In a minor story this week, Speaker John Boehner rejected CSPAN’s request to install robotic cameras in the House of Representatives. In doing so, Boehner follows in the footsteps of previous Speakers – and makes the right decision.
CSPAN wanted the cameras to spice up their coverage of the US House – capturing wide shots of the arena and getting reaction shots from Members of Congress who aren’t speaking at a certain time.
If you want an example of what such a broadcast might look like, the Super Bowl kicks off in a few hours. If Aaron Rodgers or Ben Roethlisberger throws an interception, Fox’s cameras will capture them on the sideline, shaking their heads or talking to coaches.
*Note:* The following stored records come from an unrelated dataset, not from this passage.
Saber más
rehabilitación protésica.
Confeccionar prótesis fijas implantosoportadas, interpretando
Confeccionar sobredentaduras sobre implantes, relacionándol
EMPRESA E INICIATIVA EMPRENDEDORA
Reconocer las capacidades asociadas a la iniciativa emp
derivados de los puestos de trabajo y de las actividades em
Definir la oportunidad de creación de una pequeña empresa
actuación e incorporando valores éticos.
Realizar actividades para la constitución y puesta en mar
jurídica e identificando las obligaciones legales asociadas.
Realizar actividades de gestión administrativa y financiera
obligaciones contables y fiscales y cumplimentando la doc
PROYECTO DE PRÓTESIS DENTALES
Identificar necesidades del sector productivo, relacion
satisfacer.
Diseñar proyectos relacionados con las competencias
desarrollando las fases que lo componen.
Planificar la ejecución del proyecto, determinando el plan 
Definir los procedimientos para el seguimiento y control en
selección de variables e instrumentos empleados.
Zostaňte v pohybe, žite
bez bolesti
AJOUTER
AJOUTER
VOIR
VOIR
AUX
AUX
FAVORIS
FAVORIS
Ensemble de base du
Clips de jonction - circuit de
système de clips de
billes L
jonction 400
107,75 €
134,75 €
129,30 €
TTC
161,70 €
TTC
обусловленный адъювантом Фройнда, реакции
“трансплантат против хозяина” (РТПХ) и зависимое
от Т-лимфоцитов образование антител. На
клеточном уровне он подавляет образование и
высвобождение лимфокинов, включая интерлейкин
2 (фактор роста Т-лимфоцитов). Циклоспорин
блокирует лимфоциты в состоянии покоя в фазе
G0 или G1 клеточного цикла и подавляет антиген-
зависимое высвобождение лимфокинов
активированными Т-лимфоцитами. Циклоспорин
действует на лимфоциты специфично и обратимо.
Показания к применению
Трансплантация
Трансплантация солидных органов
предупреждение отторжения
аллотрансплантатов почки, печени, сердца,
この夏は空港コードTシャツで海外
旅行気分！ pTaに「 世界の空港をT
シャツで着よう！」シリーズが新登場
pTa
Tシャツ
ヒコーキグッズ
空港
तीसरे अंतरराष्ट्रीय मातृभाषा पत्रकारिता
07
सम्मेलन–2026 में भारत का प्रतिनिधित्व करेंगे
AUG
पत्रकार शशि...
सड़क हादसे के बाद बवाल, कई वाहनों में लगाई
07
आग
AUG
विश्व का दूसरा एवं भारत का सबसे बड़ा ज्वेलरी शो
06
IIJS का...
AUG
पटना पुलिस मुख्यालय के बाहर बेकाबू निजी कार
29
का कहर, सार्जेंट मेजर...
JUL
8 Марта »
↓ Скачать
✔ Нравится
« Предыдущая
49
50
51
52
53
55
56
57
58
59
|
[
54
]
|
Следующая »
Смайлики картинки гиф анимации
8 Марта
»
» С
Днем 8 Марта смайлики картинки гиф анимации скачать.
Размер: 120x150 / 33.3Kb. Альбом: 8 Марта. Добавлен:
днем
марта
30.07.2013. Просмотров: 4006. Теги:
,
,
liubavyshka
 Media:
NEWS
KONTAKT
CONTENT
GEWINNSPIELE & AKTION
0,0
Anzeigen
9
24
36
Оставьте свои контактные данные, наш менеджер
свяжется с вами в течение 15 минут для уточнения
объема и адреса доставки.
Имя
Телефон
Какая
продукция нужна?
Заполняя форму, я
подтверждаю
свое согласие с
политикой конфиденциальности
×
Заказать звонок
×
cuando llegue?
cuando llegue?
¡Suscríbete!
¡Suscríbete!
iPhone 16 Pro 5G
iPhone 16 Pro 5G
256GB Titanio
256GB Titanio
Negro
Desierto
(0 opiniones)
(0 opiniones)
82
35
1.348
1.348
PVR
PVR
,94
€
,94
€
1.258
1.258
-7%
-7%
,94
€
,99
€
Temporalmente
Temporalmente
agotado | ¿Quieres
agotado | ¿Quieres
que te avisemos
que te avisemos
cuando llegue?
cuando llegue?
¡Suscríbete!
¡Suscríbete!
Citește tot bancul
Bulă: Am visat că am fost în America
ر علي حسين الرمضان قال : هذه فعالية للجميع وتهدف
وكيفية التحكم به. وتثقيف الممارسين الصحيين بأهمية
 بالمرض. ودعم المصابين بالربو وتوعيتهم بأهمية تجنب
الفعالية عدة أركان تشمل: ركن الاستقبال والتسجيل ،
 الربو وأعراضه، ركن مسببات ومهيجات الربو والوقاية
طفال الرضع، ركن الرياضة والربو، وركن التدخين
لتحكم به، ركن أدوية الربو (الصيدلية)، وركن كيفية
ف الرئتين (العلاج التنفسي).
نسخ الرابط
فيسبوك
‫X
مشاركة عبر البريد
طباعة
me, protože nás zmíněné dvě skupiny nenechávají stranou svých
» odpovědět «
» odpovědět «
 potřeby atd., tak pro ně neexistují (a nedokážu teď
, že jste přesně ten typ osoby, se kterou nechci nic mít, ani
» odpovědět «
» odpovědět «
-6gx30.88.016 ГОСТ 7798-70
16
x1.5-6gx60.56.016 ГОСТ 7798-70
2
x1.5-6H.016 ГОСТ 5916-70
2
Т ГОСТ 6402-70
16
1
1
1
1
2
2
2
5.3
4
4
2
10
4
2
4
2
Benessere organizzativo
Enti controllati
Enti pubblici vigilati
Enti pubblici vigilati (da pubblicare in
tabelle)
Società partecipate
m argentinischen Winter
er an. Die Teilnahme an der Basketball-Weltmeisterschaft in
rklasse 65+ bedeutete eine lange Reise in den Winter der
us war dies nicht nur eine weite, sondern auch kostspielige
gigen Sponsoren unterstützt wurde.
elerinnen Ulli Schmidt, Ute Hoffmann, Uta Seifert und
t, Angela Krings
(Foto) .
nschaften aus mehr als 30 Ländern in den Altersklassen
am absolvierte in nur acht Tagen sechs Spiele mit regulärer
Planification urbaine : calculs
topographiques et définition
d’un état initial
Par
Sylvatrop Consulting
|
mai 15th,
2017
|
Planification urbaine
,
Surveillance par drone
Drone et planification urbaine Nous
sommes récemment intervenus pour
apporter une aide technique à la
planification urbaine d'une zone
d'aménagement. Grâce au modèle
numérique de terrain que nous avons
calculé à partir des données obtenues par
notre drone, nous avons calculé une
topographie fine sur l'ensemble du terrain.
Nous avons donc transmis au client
If a kicker – whatever their names are – misses a field goal, you’ll see the typical lingering shot of them staring at the goalposts and shaking their heads, followed (or preceded) by a shot of the coach looking at the kick, preparing to raise his arms before dejectedly slumping his shoulders. When a defensive player blows a coverage, you’ll see his coach glaring at him from the sideline.
Fox isn’t just broadcasting the game, they are telling a story. It’s one reason why sports is interesting to watch, and CSPAN wants to do the same.
But if CSPAN is telling a story about Congressional debate, who gets to write it? And why stop at jumping around during floor debates? Why not give individual Representative theme music and bring in Jim Ross and Jerry “The King” Lawler to add commentary, WWE style?
The extra cameras that Boehner rejected would have allowed CSPAN to create their own filter of the coverage, instead of simply showing the debate. Yes, it’s dull, but CSPAN isn’t supposed to be engaging all the time – it’s supposed to be a stream of raw information.